• **WHAT IS EXPECTED**:
Please write out every record exactly, but keep any images out of it.

(Object localization data)
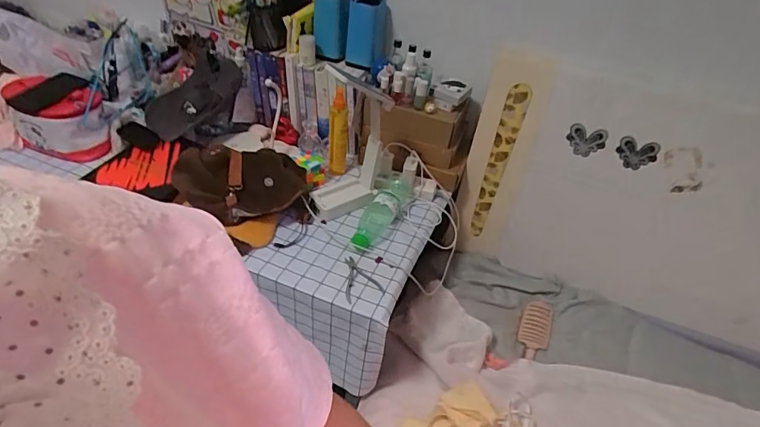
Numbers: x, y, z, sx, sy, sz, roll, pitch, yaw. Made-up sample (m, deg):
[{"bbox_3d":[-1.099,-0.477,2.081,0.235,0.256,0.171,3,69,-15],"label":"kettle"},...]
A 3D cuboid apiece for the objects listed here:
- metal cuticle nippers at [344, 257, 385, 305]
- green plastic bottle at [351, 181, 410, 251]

• **SOLVED PROBLEM**:
Numbers: x, y, z, sx, sy, sz, roll, pitch, yaw. Made-up sample (m, deg):
[{"bbox_3d":[-1.099,-0.477,2.081,0.235,0.256,0.171,3,69,-15],"label":"kettle"},...]
A 3D cuboid apiece for the objects listed here:
- metal cuticle nippers at [344, 257, 385, 305]
- green plastic bottle at [351, 181, 410, 251]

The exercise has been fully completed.